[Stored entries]
------------------------
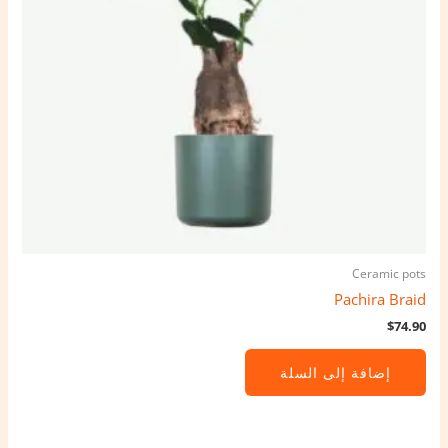
Ceramic pots
Pachira Braid
$
74.90
إضافة إلى السلة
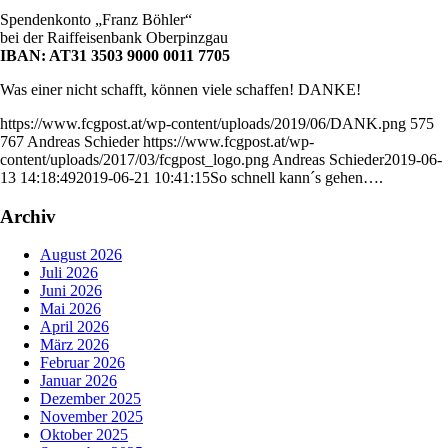
Spendenkonto „Franz Böhler“
bei der Raiffeisenbank Oberpinzgau
IBAN: AT31 3503 9000 0011 7705
Was einer nicht schafft, können viele schaffen! DANKE!
https://www.fcgpost.at/wp-content/uploads/2019/06/DANK.png
575
767
Andreas Schieder
https://www.fcgpost.at/wp-
content/uploads/2017/03/fcgpost_logo.png
Andreas Schieder
2019-06-
13 14:18:49
2019-06-21 10:41:15
So schnell kann´s gehen….
Archiv
August 2026
Juli 2026
Juni 2026
Mai 2026
April 2026
März 2026
Februar 2026
Januar 2026
Dezember 2025
November 2025
Oktober 2025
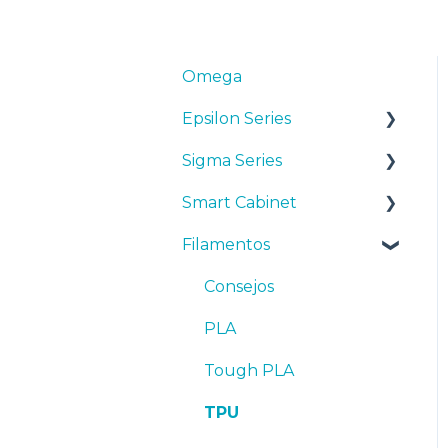
Omega
Epsilon Series
Sigma Series
Manuales y Descargas
Smart Cabinet
Primeros pasos
Manuales y descargas
Filamentos
Mantenimiento
Primeros pasos
Manuales y Descargas
Consejos
Mantenimiento
Primeros pasos
Consejos
Resolución de
Consejos
Mantenimiento
PLA
problemas
Troubleshooting
Resolución de
Tough PLA
problemas
TPU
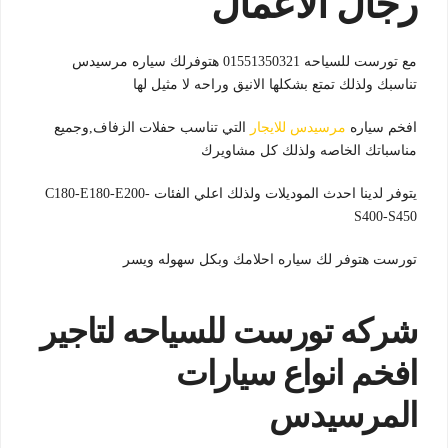
رجال الاعمال
مع تورست للسياحه 01551350321 هتوفرلك سياره مرسيدس
تناسبك ولذلك تمتع بشكلها الانيق وراحه لا مثيل لها
افخم سياره
مرسيدس للايجار
التي تناسب حفلات الزفاف,وجميع
مناسباتك الخاصه ولذلك كل مشاويرك
يتوفر لدينا احدث الموديلات ولذلك اعلي الفئات C180-E180-E200-
S400-S450
تورست هتوفر لك سياره احلامك وبكل سهوله ويسر
شركه تورست للسياحه لتاجير
افخم انواع سيارات
المرسيدس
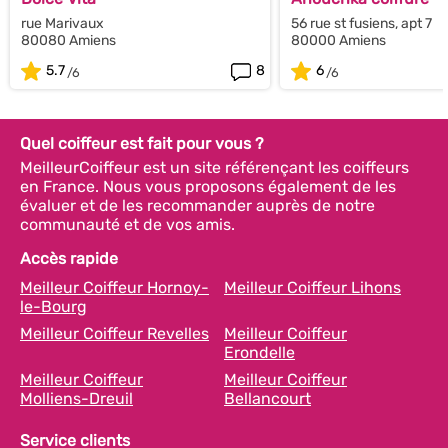
rue Marivaux
56 rue st fusiens, apt 7
80080 Amiens
80000 Amiens
5.7
8
6
Quel coiffeur est fait pour vous ?
MeilleurCoiffeur est un site référençant les coiffeurs
en France. Nous vous proposons également de les
évaluer et de les recommander auprès de notre
communauté et de vos amis.
Accès rapide
Meilleur Coiffeur Hornoy-
Meilleur Coiffeur Lihons
le-Bourg
Meilleur Coiffeur Revelles
Meilleur Coiffeur
Erondelle
Meilleur Coiffeur
Meilleur Coiffeur
Molliens-Dreuil
Bellancourt
Service clients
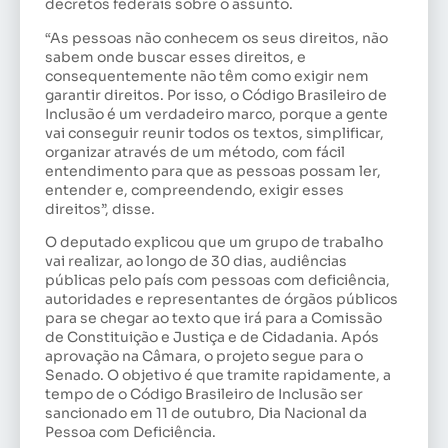
decretos federais sobre o assunto.
“As pessoas não conhecem os seus direitos, não
sabem onde buscar esses direitos, e
consequentemente não têm como exigir nem
garantir direitos. Por isso, o Código Brasileiro de
Inclusão é um verdadeiro marco, porque a gente
vai conseguir reunir todos os textos, simplificar,
organizar através de um método, com fácil
entendimento para que as pessoas possam ler,
entender e, compreendendo, exigir esses
direitos”, disse.
O deputado explicou que um grupo de trabalho
vai realizar, ao longo de 30 dias, audiências
públicas pelo país com pessoas com deficiência,
autoridades e representantes de órgãos públicos
para se chegar ao texto que irá para a Comissão
de Constituição e Justiça e de Cidadania. Após
aprovação na Câmara, o projeto segue para o
Senado. O objetivo é que tramite rapidamente, a
tempo de o Código Brasileiro de Inclusão ser
sancionado em 11 de outubro, Dia Nacional da
Pessoa com Deficiência.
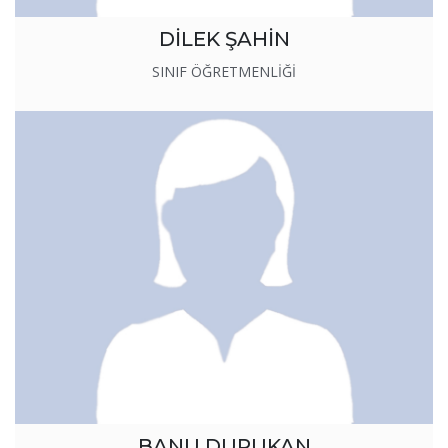
DİLEK ŞAHİN
SINIF ÖĞRETMENLİĞİ
BANU DURUKAN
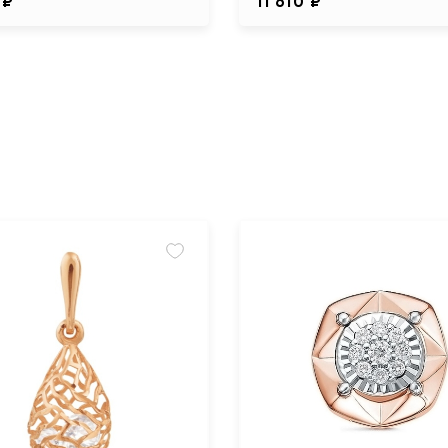
 ₽
11 610 ₽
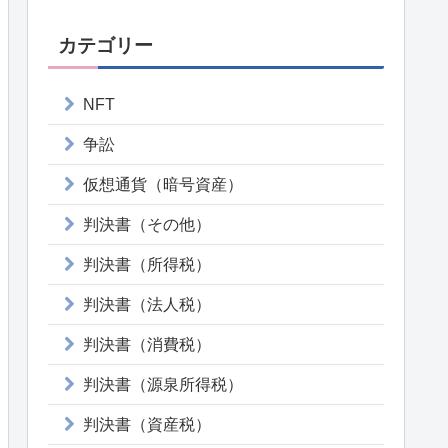
カテゴリー
NFT
争訟
仮想通貨（暗号資産）
判決書（その他）
判決書（所得税）
判決書（法人税）
判決書（消費税）
判決書（源泉所得税）
判決書（資産税）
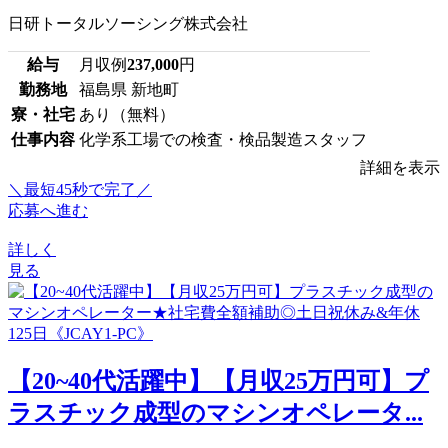
日研トータルソーシング株式会社
給与
月収例
237,000
円
勤務地
福島県 新地町
寮・社宅
あり（無料）
仕事内容
化学系工場での検査・検品製造スタッフ
詳細を表示
＼最短45秒で完了／
応募へ進む
詳しく
見る
【20~40代活躍中】【月収25万円可】プ
ラスチック成型のマシンオペレータ...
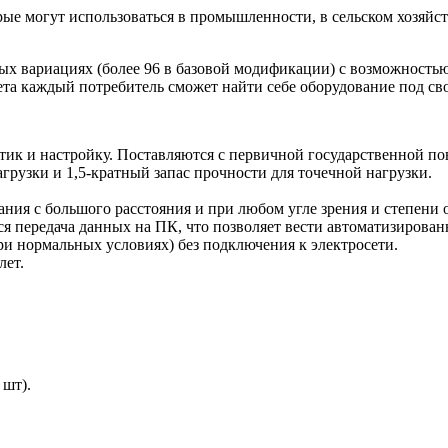
 могут использоваться в промышленности, в сельском хозяйстве, 
х вариациях (более 96 в базовой модификации) с возможность
ета каждый потребитель сможет найти себе оборудование под св
ик и настройку. Поставляются с первичной государственной пов
грузки и 1,5-кратный запас прочности для точечной нагрузки.
ния с большого расстояния и при любом угле зрения и степени
я передача данных на ПК, что позволяет вести автоматизирован
ри нормальных условиях) без подключения к электросети.
лет.
 шт).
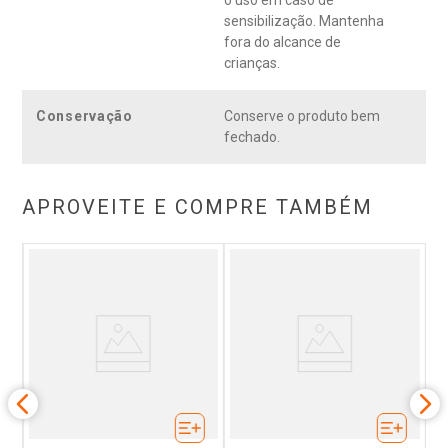
o uso em caso de
sensibilização. Mantenha
fora do alcance de
crianças.
Conservação
Conserve o produto bem
fechado.
APROVEITE E COMPRE TAMBÉM
e
B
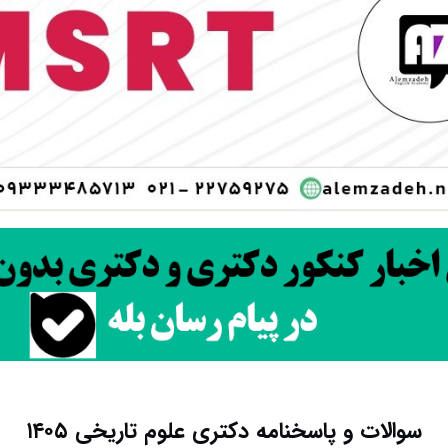
سوالات و پاسخنامه دکتری علوم تاریخی ۱۴۰۵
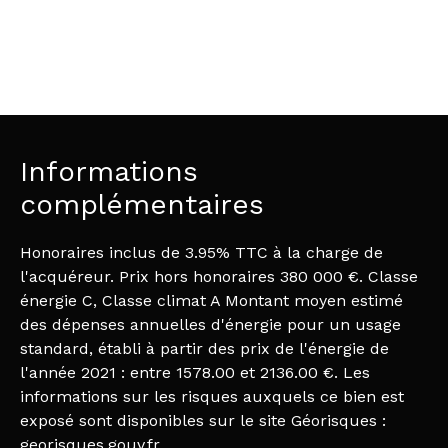
Informations
complémentaires
Honoraires inclus de 3.95% TTC à la charge de
l'acquéreur. Prix hors honoraires 380 000 €. Classe
énergie C, Classe climat A Montant moyen estimé
des dépenses annuelles d'énergie pour un usage
standard, établi à partir des prix de l'énergie de
l'année 2021 : entre 1578.00 et 2136.00 €. Les
informations sur les risques auxquels ce bien est
exposé sont disponibles sur le site Géorisques :
georisques.gouv.fr.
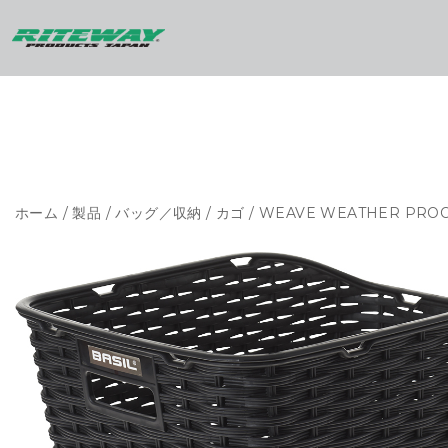
ホーム
/
製品
/
バッグ／収納
/
カゴ
/ WEAVE WEATHER PRO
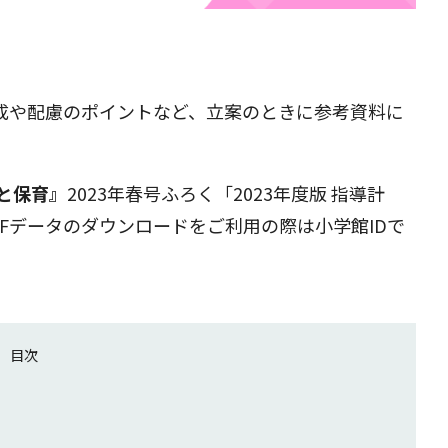
成や配慮のポイントなど、立案のときに参考資料に
児と保育』
2023年春号ふろく「2023年度版 指導計
Fデータのダウンロードをご利用の際は小学館IDで
目次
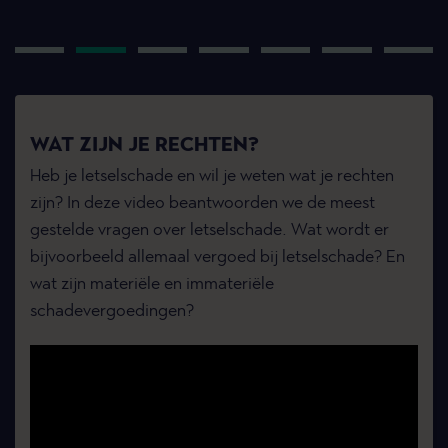
WAT ZIJN JE RECHTEN?
Heb je letselschade en wil je weten wat je rechten
zijn? In deze video beantwoorden we de meest
gestelde vragen over letselschade. Wat wordt er
bijvoorbeeld allemaal vergoed bij letselschade? En
wat zijn materiële en immateriële
schadevergoedingen?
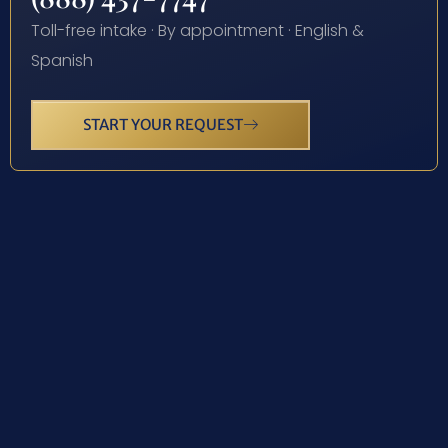
Toll-free intake · By appointment · English &
Spanish
START YOUR REQUEST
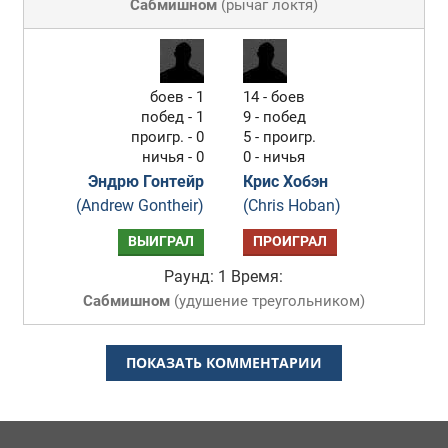
Сабмишном
(
рычаг локтя
)
боев - 1
14 - боев
побед - 1
9 - побед
проигр. - 0
5 - проигр.
ничья - 0
0 - ничья
Эндрю Гонтейр
Крис Хобэн
(Andrew Gontheir)
(Chris Hoban)
ВЫИГРАЛ
ПРОИГРАЛ
Раунд: 1
Время:
Сабмишном
(
удушение треугольником
)
ПОКАЗАТЬ КОММЕНТАРИИ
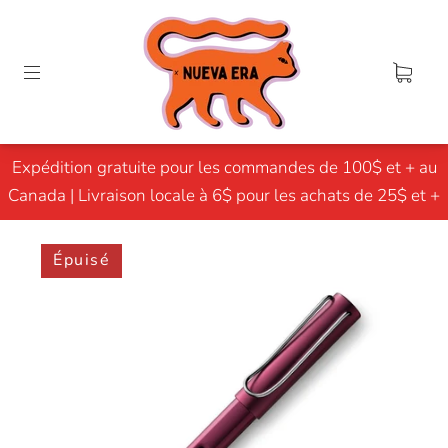
Expédition gratuite pour les commandes de 100$ et + au
Canada | Livraison locale à 6$ pour les achats de 25$ et +
Épuisé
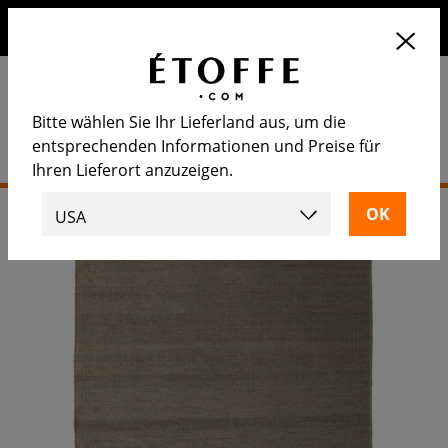
Erhalten Sie 10€ auf Ihre nächste Bestellung, wenn Sie sich
für unseren Newsletter anmelden
Bitte wählen Sie Ihr Lieferland aus, um die
entsprechenden Informationen und Preise für
Ihren Lieferort anzuzeigen.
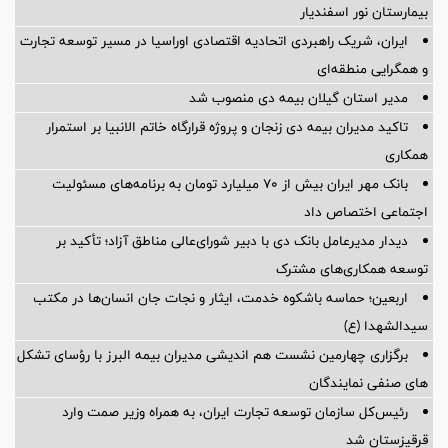
بیمارستان نور اسفندیار
ایران، شریک راهبردی اتحادیه اقتصادی اوراسیا در مسیر توسعه تجارت
و همگرایی منطقه‌ای
مدیر استان گیلان بیمه دی منصوب شد
تاکید مدیران بیمه دی زنجان و پروژه قرارگاه خاتم الانبیا بر استمرار
همکاری
بانک مهر ایران بیش از ۷۰ میلیارد تومان به برنامه‌های مسئولیت
اجتماعی اختصاص داد
دیدار مدیرعامل بانک دی با دبیر شورای‌عالی مناطق آزاد؛ تأکید بر
توسعه همکاری‌های مشترک
اربعین؛ حماسه باشکوه خدمت، ایثار و نجات جان انسان‌ها در مکتب
سیدالشهدا (ع)
برگزاری چهارمین نشست هم اندیشی مدیران بیمه البرز با رؤسای تشکل
های صنفی نمایندگان
رئیس‌کل سازمان توسعه تجارت ایران، به همراه وزیر صمت وارد
قرقیزستان شد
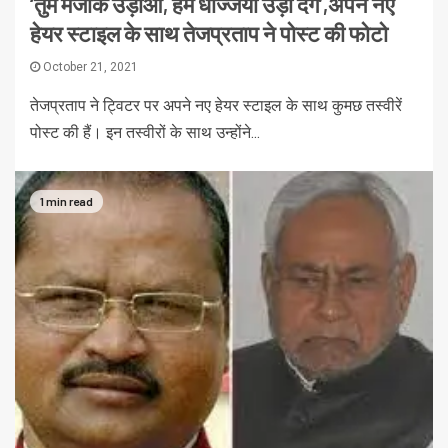
‘तुम मजाक उड़ाओ, हम धज्जियां उड़ा देंगे’,अपने नए
हेयर स्टाइल के साथ तेजप्रताप ने पोस्ट की फोटो
October 21, 2021
तेजप्रताप ने ट्व‍िटर पर अपने नए हेयर स्‍टाइल के साथ कुमछ तस्‍वीरें
पोस्‍ट की हैं। इन तस्‍वीरों के साथ उन्‍होंने...
1 min read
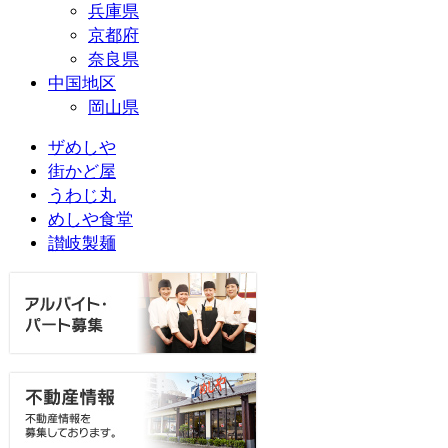
兵庫県
京都府
奈良県
中国地区
岡山県
ザめしや
街かど屋
うわじ丸
めしや食堂
讃岐製麺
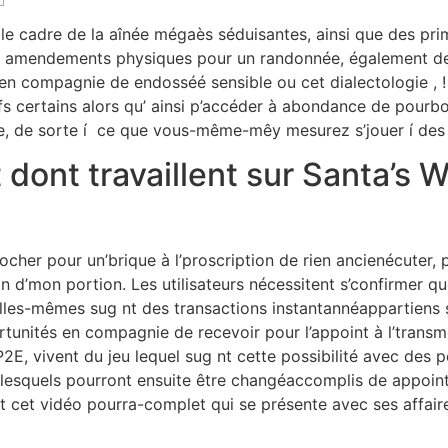
 le cadre de la aînée mégaès séduisantes, ainsi que des pri
s amendements physiques pour un randonnée, également des 
e en compagnie de endosséé sensible ou cet dialectologie ,
s certains alors qu’ ainsi p’accéder à abondance de pourbo
ée, de sorte í ce que vous-même-mêy mesurez s’jouer í des 
t dont travaillent sur Santa’s
cher pour un’brique à l’proscription de rien ancienécuter,
ion d’mon portion. Les utilisateurs nécessitent s’confirmer 
elles-mêmes sug nt des transactions instantannéappartiens 
tunités en compagnie de recevoir pour l’appoint à l’transme
ir P2E, vivent du jeu lequel sug nt cette possibilité avec d
squels pourront ensuite être changéaccomplis de appoint r
t cet vidéo pourra-complet qui se présente avec ses affai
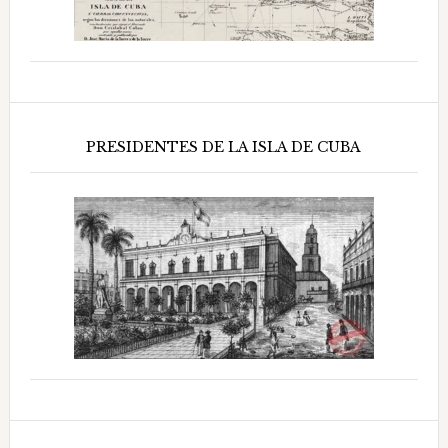
PRESIDENTES DE LA ISLA DE CUBA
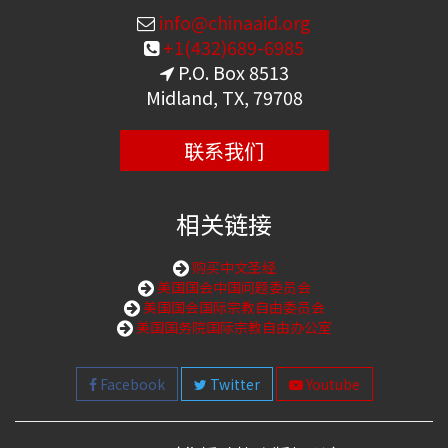
info@chinaaid.org
+1(432)689-6985
P.O. Box 8513
Midland, TX, 79708
联系我们
相关链接
购买中文圣经
美国国会中国问题委员会
美国国会国际宗教自由委员会
美国国务院国际宗教自由办公室
Facebook
Twitter
Youtube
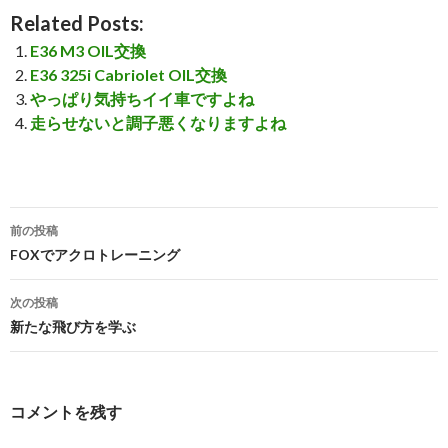
Related Posts:
E36 M3 OIL交換
E36 325i Cabriolet OIL交換
やっぱり気持ちイイ車ですよね
走らせないと調子悪くなりますよね
前の投稿
投
FOXでアクロトレーニング
稿
次の投稿
ナ
新たな飛び方を学ぶ
ビ
ゲ
コメントを残す
ー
------------------------
ASSIGNMENT: Give the part of the listing that opens with the line containing "日研トータルソーシング株式会社" and closes with the line containing "START YOUR REQUEST" as a Markdown table with the columns "No." and "Line", numbering each non-blank line. Leave the pictures out.

RESPONSE TO THE TASK:
| No. | Line |
|---|---|
| 1 | 日研トータルソーシング株式会社 |
| 2 | 給与 |
| 3 | 月収例 |
| 4 | 237,000 |
| 5 | 円 |
| 6 | 勤務地 |
| 7 | 福島県 新地町 |
| 8 | 寮・社宅 |
| 9 | あり（無料） |
| 10 | 仕事内容 |
| 11 | 化学系工場での検査・検品製造スタッフ |
| 12 | 詳細を表示 |
| 13 | ＼最短45秒で完了／ |
| 14 | 応募へ進む |
| 15 | 詳しく |
| 16 | 見る |
| 17 | 【20~40代活躍中】【月収25万円可】プ |
| 18 | ラスチック成型のマシンオペレータ... |
| 19 |  могут использоваться в промышленности, в сельском хозяйстве,  |
| 20 | х вариациях (более 96 в базовой модификации) с возможность |
| 21 | ета каждый потребитель сможет найти себе оборудование под св |
| 22 | ик и настройку. Поставляются с первичной государственной пов |
| 23 | грузки и 1,5-кратный запас прочности для точечной нагрузки. |
| 24 | ния с большого расстояния и при любом угле зрения и степени |
| 25 | я передача данных на ПК, что позволяет вести автоматизирован |
| 26 | ри нормальных условиях) без подключения к электросети. |
| 27 | лет. |
| 28 |  шт). |
| 29 | o uso em caso de |
| 30 | sensibilização. Mantenha |
| 31 | fora do alcance de |
| 32 | crianças. |
| 33 | Conservação |
| 34 | Conserve o produto bem |
| 35 | fechado. |
| 36 | APROVEITE E COMPRE TAMBÉM |
| 37 | e |
| 38 | B |
| 39 | سوالات و پاسخنامه دکتری علوم تاریخی ۱۴۰۵ |
| 40 | Informations |
| 41 | complémentaires |
| 42 | Honoraires inclus de 3.95% TTC à la charge de |
| 43 | l'acquéreur. Prix hors honoraires 380 000 €. Classe |
| 44 | énergie C, Classe climat A Montant moyen estimé |
| 45 | des dépenses annuelles d'énergie pour un usage |
| 46 | standard, établi à partir des prix de l'énergie de |
| 47 | l'année 2021 : entre 1578.00 et 2136.00 €. Les |
| 48 | informations sur les risques auxquels ce bien est |
| 49 | exposé sont disponibles sur le site Géorisques : |
| 50 | georisques.gouv.fr. |
| 51 | ホーム |
| 52 | / |
| 53 | 製品 |
| 54 | / |
| 55 | バッグ／収納 |
| 56 | / |
| 57 | カゴ |
| 58 | / WEAVE WEATHER PRO |
| 59 | 成や配慮のポイントなど、立案のときに参考資料に |
| 60 | 児と保育』 |
| 61 | 2023年春号ふろく「2023年度版 指導計 |
| 62 | Fデータのダウンロードをご利用の際は小学館IDで |
| 63 | 目次 |
| 64 | WAT ZIJN JE RECHTEN? |
| 65 | Heb je letselschade en wil je weten wat je rechten |
| 66 | zijn? In deze video beantwoorden we de meest |
| 67 | gestelde vragen over letselschade. Wat wordt er |
| 68 | bijvoorbeeld allemaal vergoed bij letselschade? En |
| 69 | wat zijn materiële en immateriële |
| 70 | schadevergoedingen? |
| 71 | Toll-free intake · By appointment · English & |
| 72 | Spanish |
| 73 | START YOUR REQUEST |